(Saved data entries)
● ● ● ● ● ● ●

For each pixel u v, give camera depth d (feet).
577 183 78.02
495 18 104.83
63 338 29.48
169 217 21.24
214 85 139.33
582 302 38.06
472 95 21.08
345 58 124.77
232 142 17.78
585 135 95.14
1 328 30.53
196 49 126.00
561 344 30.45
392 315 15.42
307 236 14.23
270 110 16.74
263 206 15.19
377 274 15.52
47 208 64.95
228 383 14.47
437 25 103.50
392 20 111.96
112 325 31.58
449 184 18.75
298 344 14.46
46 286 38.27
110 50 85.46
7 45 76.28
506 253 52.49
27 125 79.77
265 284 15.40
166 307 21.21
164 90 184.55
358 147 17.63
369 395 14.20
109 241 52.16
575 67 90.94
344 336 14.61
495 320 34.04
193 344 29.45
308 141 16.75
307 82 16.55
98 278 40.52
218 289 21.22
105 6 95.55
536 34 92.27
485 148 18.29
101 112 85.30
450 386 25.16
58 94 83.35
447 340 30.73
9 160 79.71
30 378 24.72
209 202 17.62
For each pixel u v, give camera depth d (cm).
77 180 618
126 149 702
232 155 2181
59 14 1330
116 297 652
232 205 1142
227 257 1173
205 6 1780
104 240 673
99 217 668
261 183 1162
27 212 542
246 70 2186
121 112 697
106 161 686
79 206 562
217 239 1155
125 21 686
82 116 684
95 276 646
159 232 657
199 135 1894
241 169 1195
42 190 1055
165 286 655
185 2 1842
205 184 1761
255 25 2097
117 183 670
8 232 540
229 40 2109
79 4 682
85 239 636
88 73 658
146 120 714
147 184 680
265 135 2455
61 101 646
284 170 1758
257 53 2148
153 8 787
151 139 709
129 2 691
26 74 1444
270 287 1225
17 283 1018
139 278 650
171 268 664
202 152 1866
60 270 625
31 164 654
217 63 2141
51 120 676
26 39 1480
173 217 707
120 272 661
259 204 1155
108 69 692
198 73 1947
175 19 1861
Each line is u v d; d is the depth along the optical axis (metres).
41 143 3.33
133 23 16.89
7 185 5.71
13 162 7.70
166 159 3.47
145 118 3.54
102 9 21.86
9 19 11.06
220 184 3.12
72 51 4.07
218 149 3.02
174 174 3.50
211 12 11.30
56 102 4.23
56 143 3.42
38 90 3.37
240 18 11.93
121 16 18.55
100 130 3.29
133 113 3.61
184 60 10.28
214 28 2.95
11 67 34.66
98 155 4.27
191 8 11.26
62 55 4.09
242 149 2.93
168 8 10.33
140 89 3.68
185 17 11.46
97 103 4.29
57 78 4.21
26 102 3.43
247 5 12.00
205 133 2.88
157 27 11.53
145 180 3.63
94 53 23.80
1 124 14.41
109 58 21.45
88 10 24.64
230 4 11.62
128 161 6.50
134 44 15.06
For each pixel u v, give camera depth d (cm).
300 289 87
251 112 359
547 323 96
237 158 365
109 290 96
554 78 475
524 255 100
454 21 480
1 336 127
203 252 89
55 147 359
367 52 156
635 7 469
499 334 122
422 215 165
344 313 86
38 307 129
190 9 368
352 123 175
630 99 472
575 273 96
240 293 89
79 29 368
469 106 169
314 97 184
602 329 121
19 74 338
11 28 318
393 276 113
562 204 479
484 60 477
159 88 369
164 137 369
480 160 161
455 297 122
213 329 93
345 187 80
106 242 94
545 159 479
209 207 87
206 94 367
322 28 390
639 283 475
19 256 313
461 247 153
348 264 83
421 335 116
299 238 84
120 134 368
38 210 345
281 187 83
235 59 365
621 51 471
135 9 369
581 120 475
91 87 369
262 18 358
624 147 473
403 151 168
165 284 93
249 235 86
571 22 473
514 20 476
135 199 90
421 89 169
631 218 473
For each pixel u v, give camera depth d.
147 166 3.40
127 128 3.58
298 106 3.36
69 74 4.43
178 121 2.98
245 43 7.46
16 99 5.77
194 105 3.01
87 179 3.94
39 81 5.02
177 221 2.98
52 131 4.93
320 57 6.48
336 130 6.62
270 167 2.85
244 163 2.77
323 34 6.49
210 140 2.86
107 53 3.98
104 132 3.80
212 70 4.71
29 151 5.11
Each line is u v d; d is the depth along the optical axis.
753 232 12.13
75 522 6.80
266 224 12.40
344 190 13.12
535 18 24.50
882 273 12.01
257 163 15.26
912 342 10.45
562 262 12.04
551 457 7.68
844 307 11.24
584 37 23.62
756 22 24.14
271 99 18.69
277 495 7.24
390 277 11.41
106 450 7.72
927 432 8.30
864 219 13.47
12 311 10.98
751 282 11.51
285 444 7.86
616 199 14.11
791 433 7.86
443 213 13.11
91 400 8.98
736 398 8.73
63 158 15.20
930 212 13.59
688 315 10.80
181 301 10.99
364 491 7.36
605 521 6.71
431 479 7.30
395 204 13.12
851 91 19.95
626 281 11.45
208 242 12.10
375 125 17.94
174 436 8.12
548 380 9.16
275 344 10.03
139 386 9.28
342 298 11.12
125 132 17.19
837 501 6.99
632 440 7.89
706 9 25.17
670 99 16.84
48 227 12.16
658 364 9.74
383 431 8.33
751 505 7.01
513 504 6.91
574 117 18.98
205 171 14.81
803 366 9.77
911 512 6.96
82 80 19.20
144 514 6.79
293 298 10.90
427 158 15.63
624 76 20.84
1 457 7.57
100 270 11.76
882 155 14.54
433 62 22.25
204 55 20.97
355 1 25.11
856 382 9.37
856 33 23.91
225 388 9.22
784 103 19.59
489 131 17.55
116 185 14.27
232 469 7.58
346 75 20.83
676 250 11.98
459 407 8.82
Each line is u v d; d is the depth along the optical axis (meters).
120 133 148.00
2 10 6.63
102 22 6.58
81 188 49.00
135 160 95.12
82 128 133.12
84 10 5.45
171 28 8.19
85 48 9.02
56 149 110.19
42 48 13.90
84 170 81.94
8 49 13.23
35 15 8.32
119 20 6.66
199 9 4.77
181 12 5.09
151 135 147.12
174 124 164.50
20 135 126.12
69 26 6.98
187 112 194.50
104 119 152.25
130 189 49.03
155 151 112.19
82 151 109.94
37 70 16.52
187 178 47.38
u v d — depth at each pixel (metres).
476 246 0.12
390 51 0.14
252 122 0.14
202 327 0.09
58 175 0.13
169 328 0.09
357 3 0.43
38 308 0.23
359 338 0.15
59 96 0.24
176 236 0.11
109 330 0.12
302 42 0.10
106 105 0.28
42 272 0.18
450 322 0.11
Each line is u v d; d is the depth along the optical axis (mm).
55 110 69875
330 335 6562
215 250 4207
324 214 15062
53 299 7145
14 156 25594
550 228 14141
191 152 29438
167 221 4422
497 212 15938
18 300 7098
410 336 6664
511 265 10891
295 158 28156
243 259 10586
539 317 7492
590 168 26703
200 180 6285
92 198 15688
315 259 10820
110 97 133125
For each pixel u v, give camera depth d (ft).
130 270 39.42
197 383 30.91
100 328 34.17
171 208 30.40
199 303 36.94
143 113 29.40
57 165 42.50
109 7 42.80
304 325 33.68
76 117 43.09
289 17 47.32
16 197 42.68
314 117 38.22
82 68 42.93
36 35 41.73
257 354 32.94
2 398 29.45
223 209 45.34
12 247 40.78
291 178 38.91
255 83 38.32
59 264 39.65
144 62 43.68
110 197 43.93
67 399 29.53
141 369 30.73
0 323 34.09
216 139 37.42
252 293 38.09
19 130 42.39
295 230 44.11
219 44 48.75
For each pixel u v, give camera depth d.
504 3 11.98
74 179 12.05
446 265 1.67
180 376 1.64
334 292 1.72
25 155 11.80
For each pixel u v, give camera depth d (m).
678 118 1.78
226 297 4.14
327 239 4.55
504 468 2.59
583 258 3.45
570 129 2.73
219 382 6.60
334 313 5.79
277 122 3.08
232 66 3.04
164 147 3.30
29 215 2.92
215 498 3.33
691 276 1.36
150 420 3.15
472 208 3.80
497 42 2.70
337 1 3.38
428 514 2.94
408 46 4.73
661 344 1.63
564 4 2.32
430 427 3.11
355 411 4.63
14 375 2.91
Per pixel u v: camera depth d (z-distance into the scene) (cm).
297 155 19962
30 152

● ● ● ● ● ● ●

Copy out, exactly and alone, the lines of the entries above between the ones holding "151 139 709" and "174 174 3.50", inclusive.

Answer box =>
151 139 709
129 2 691
26 74 1444
270 287 1225
17 283 1018
139 278 650
171 268 664
202 152 1866
60 270 625
31 164 654
217 63 2141
51 120 676
26 39 1480
173 217 707
120 272 661
259 204 1155
108 69 692
198 73 1947
175 19 1861
Each line is u v d; d is the depth along the optical axis (metres).
41 143 3.33
133 23 16.89
7 185 5.71
13 162 7.70
166 159 3.47
145 118 3.54
102 9 21.86
9 19 11.06
220 184 3.12
72 51 4.07
218 149 3.02
174 174 3.50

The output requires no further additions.